§ AÇÃO PEDIDA A: Segundo a notícia sobre a fome nos campos de refugiados eritreus na Etiópia, por que motivo o ACNUR pede com urgência um corredor de abastecimento? Explique em uma a três frases.
§ AÇÃO PEDIDA B:
Responda a estas perguntas sobre a notícia da fome nos campos de refugiados eritreus na Etiópia:
(i) Quando bloqueou o governo etíope as comunicações e o acesso a Tigré?
(ii) Desde que ano está Isaias Afwerki no poder na Eritreia?
(iii) Em que ano foi feito o acordo de paz entre a Eritreia e a Etiópia?
§ AÇÃO PEDIDA C: Retome a notícia sobre a fome nos campos de refugiados eritreus na Etiópia e continue-a a partir da última frase.

§ EXCERTO DO DOCUMENTO:

------------------------

A fome ronda os campos de refugiados eritreus na Etiópia
Acabaram-se os alimentos nos campos onde estão refugiados milhares de eritreus que fugiram à perseguição do Presidente Isaias Afwerki. Foram apanhados pela guerra em Tigré e, diz o ACNUR, a sitação agrava-se de hora a hora.
Milhares de refugiados da Eritreia na região nortenha da Etiópia onde decorre um conflito armado estão sem qualquer alimento, disse nesta terça-feira o Alto Comissariado das Nações Unidas para os Refugiados (ACNUR), que pediu que seja criado com urgência um corredor de abastecimento de forma a evitar uma tragédia humanitária.
As comunicações e o acesso a Tigré foram bloqueadas pelo governo etíope no início do conflito entre as forças federais e a liderança tigré, no início de Novembro.
Cerca de cem mil eritreus refugiaram-se naquela região da Etiópia para escaparem à perseguição política e fugirem ao serviço militar obrigatório. A Eritreia é governada com mão de ferro pelo Presidente Isaias Afwerki, no poder desde 1991. Prisões arbitrárias, recrutamento militar e trabalhos forçados, perseguição a minorias religiosas e a jornalistas são constantes num país de onde muitos optaram por fugir. Nada mudou após o acordo de paz com a Etiópia, em 2018.
“A nossa preocupação aumenta de hora a hora”, diz o ACNUR. “Já não há alimentos nos campos [de refugiados] –, o que torna a fome e a malnutrição um perigo real, um aviso que temos vindo a fazer desde que o conflito começou há quase um mês. Estamos também alarmados com os relatos não confirmados de ataques, raptos e recrutamento forçado nos campos de refugiados”, escreve o ACNUR.
Prossegue: “Nenhum civil deve tornar-se um alvo, e todas as medidas devem ser tomadas por todas as partes para assegurar que é assim – sejam as pessoas refugiados, deslocados internos, membros das comunidades ou funcionários humanitários”.

------------------------

§ LISTAGEM FORNECIDA:
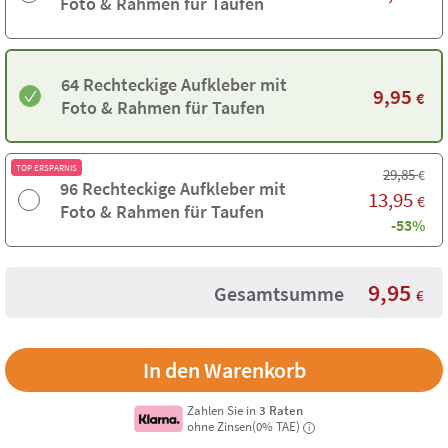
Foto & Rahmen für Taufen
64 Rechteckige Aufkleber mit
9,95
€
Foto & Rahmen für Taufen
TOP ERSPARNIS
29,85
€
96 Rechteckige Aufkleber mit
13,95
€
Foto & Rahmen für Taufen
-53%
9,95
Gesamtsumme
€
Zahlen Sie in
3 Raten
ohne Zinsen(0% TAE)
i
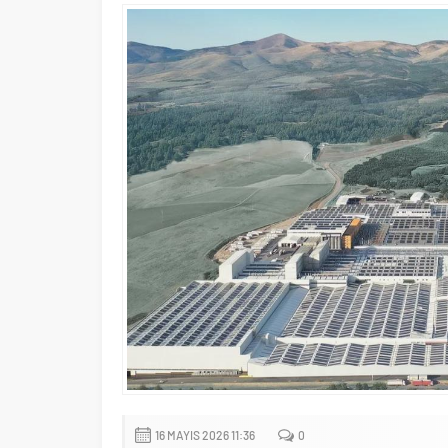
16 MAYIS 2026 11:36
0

------------------------

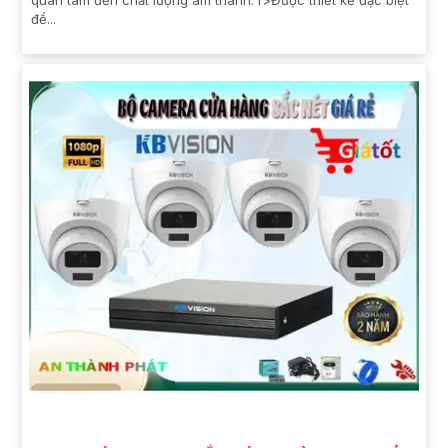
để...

------------------------

§ RESPOSTA A: O ACNUR pede o corredor de abastecimento para evitar uma tragédia humanitária. Milhares de refugiados eritreus na região de Tigré estão sem qualquer alimento, e isso torna a fome e a malnutrição um perigo real.

§ RESPOSTA B:
(i) No início do conflito entre as forças federais e a liderança tigré, no início de Novembro.
(ii) Desde 1991.
(iii) Em 2018.

§ RESPOSTA C:
Durante quase duas décadas, a Etiópia foi um país “hospitaleiro” para os refugiados eritreus, mas “receia-se agora que sejam apanhados no conflito”, prossegue a agência da ONU, notando que os campos estão a ser alvo do conflito que opõe o Governo etíope à região de Tigré.
A guerra começou quando o primeiro-ministro etíope, Abiy Ahmed, a quem a paz com a Eritreia deu o Prémio Nobel da Paz em 2019, iniciou uma ofensiva militar, a 4 de Novembro, em resposta ao que considerou ser um ataque contra uma unidade militar federal por parte das forças do estado autónomo do Tigré. Ahmed disse que pretendia substituir as autoridades regionais da Frente Popular de Libertação do Tigré (FPLT) por “instituições legítimas”.
Não havendo comunicações na região, é difícil saber-se exactamente como está a situação no terreno. No sábado, o chefe do Governo etíope anunciou que o exército federal tinha assumido o controlo de Mek'ele, a capital do Tigré, e que dava início à perseguição dos líderes regionais.
A guerra entre as forças federais a FLPT levou dezenas de milhares de pessoas a fugirem para o Sudão, estimando-se que possam vir a chegar aos 200 mil. O foco, diz o ACNUR, tem estado nestes refugiados, mas a situação nos campos de eritreus em Tigré piora a todo o instante.
Ao Sudão, diz o relatório desta terça-feira do ACNUR, continuam a chegar refugiados e são já 40 mil. Só desde sexta-feira entraram mais 2500 – a agência diz que podem vir a ser cem mil nos próximos seis meses e pede uma resposta humanitária, que se concretize em dinheiro e na abertura de canais humanitários que permitam levar alimentos e abrigo a estes refugiados, e aos que estão em Tigré.